■ EXERCISE DIRECTIONS
Only one portion of the data is to be written out: from the line bearing "a cosmeceutical |" through the line bearing "agent Photoprotection |". Write it exactly as it appears.

──────

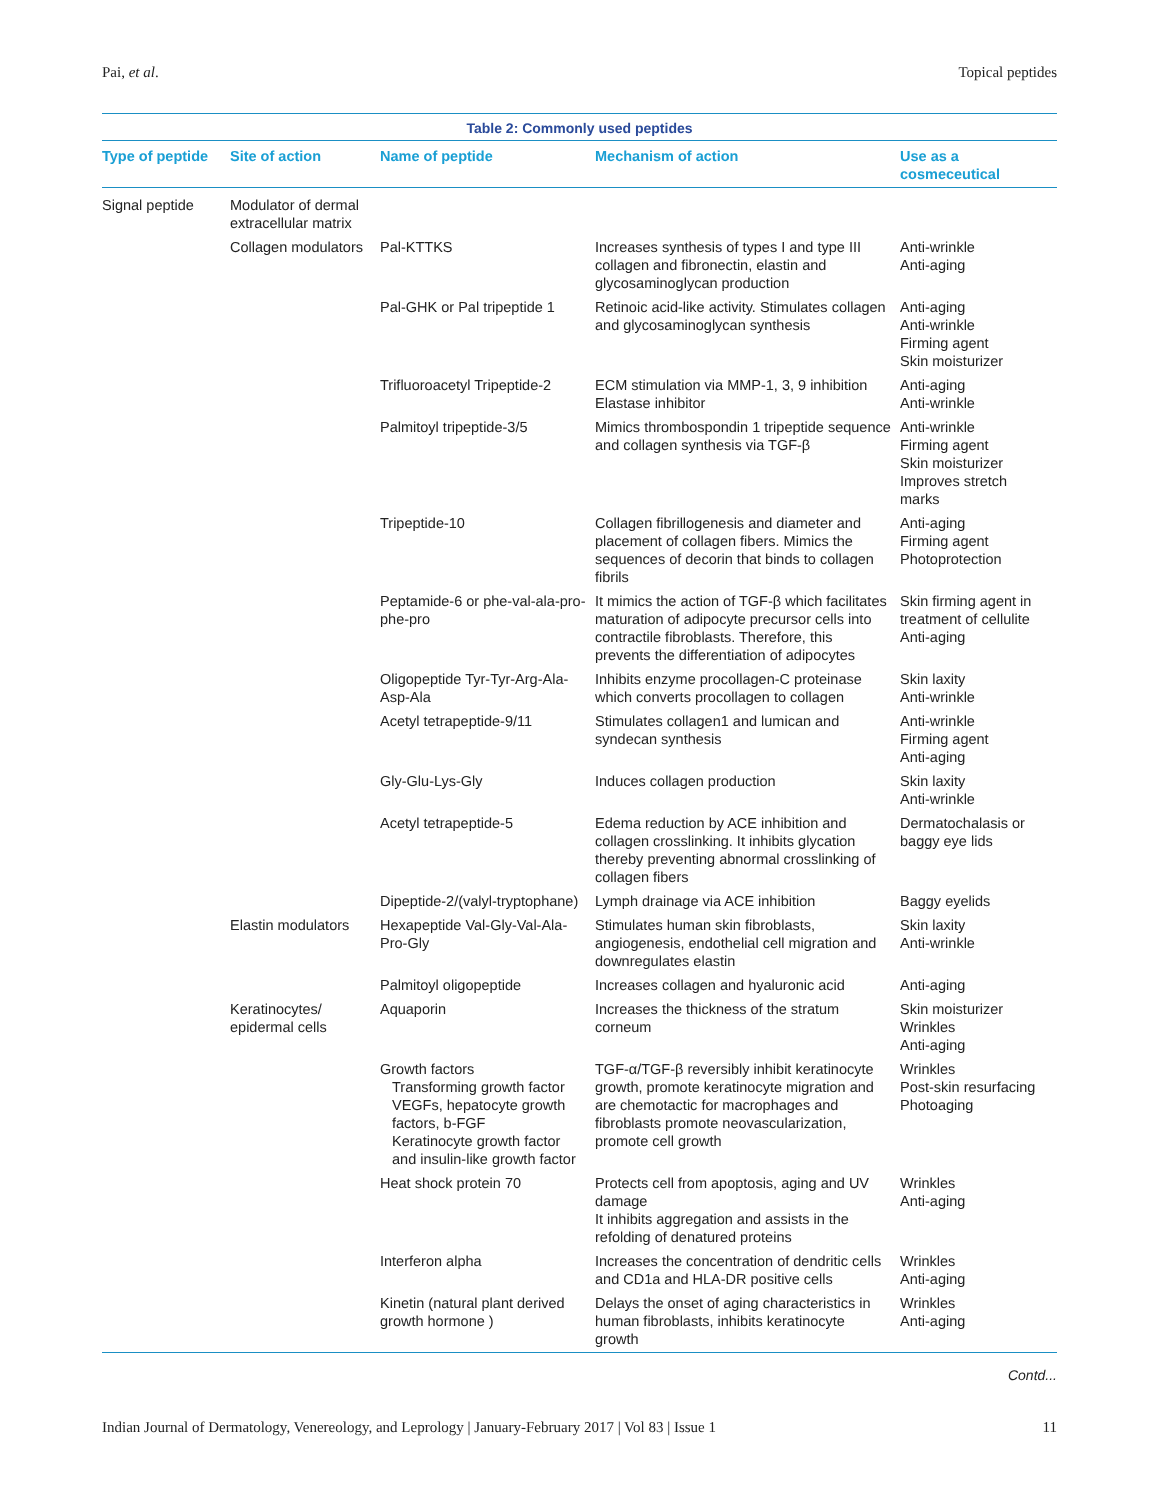Pai, et al. Topical peptides
Table 2: Commonly used peptides
| Type of peptide | Site of action | Name of peptide | Mechanism of action | Use as a cosmeceutical |
| --- | --- | --- | --- | --- |
| Signal peptide | Modulator of dermal extracellular matrix | | | |
| | Collagen modulators | Pal-KTTKS | Increases synthesis of types I and type III collagen and fibronectin, elastin and glycosaminoglycan production | Anti-wrinkle Anti-aging |
| | | Pal-GHK or Pal tripeptide 1 | Retinoic acid-like activity. Stimulates collagen and glycosaminoglycan synthesis | Anti-aging Anti-wrinkle Firming agent Skin moisturizer |
| | | Trifluoroacetyl Tripeptide-2 | ECM stimulation via MMP-1, 3, 9 inhibition Elastase inhibitor | Anti-aging Anti-wrinkle |
| | | Palmitoyl tripeptide-3/5 | Mimics thrombospondin 1 tripeptide sequence and collagen synthesis via TGF-β | Anti-wrinkle Firming agent Skin moisturizer Improves stretch marks |
| | | Tripeptide-10 | Collagen fibrillogenesis and diameter and placement of collagen fibers. Mimics the sequences of decorin that binds to collagen fibrils | Anti-aging Firming agent Photoprotection |
| | | Peptamide-6 or phe-val-ala-pro-phe-pro | It mimics the action of TGF-β which facilitates maturation of adipocyte precursor cells into contractile fibroblasts. Therefore, this prevents the differentiation of adipocytes | Skin firming agent in treatment of cellulite Anti-aging |
| | | Oligopeptide Tyr-Tyr-Arg-Ala-Asp-Ala | Inhibits enzyme procollagen-C proteinase which converts procollagen to collagen | Skin laxity Anti-wrinkle |
| | | Acetyl tetrapeptide-9/11 | Stimulates collagen1 and lumican and syndecan synthesis | Anti-wrinkle Firming agent Anti-aging |
| | | Gly-Glu-Lys-Gly | Induces collagen production | Skin laxity Anti-wrinkle |
| | | Acetyl tetrapeptide-5 | Edema reduction by ACE inhibition and collagen crosslinking. It inhibits glycation thereby preventing abnormal crosslinking of collagen fibers | Dermatochalasis or baggy eye lids |
| | | Dipeptide-2/(valyl-tryptophane) | Lymph drainage via ACE inhibition | Baggy eyelids |
| | Elastin modulators | Hexapeptide Val-Gly-Val-Ala-Pro-Gly | Stimulates human skin fibroblasts, angiogenesis, endothelial cell migration and downregulates elastin | Skin laxity Anti-wrinkle |
| | | Palmitoyl oligopeptide | Increases collagen and hyaluronic acid | Anti-aging |
| | Keratinocytes/ epidermal cells | Aquaporin | Increases the thickness of the stratum corneum | Skin moisturizer Wrinkles Anti-aging |
| | | Growth factors Transforming growth factor VEGFs, hepatocyte growth factors, b-FGF Keratinocyte growth factor and insulin-like growth factor | TGF-α/TGF-β reversibly inhibit keratinocyte growth, promote keratinocyte migration and are chemotactic for macrophages and fibroblasts promote neovascularization, promote cell growth | Wrinkles Post-skin resurfacing Photoaging |
| | | Heat shock protein 70 | Protects cell from apoptosis, aging and UV damage It inhibits aggregation and assists in the refolding of denatured proteins | Wrinkles Anti-aging |
| | | Interferon alpha | Increases the concentration of dendritic cells and CD1a and HLA-DR positive cells | Wrinkles Anti-aging |
| | | Kinetin (natural plant derived growth hormone ) | Delays the onset of aging characteristics in human fibroblasts, inhibits keratinocyte growth | Wrinkles Anti-aging |
Contd...
Indian Journal of Dermatology, Venereology, and Leprology | January-February 2017 | Vol 83 | Issue 1 11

──────

■ RESPONSE TO THE EXERCISE
| Type of peptide | Site of action | Name of peptide | Mechanism of action | Use as a cosmeceutical |
| --- | --- | --- | --- | --- |
| Signal peptide | Modulator of dermal extracellular matrix | | | |
| | Collagen modulators | Pal-KTTKS | Increases synthesis of types I and type III collagen and fibronectin, elastin and glycosaminoglycan production | Anti-wrinkle Anti-aging |
| | | Pal-GHK or Pal tripeptide 1 | Retinoic acid-like activity. Stimulates collagen and glycosaminoglycan synthesis | Anti-aging Anti-wrinkle Firming agent Skin moisturizer |
| | | Trifluoroacetyl Tripeptide-2 | ECM stimulation via MMP-1, 3, 9 inhibition Elastase inhibitor | Anti-aging Anti-wrinkle |
| | | Palmitoyl tripeptide-3/5 | Mimics thrombospondin 1 tripeptide sequence and collagen synthesis via TGF-β | Anti-wrinkle Firming agent Skin moisturizer Improves stretch marks |
| | | Tripeptide-10 | Collagen fibrillogenesis and diameter and placement of collagen fibers. Mimics the sequences of decorin that binds to collagen fibrils | Anti-aging Firming agent Photoprotection |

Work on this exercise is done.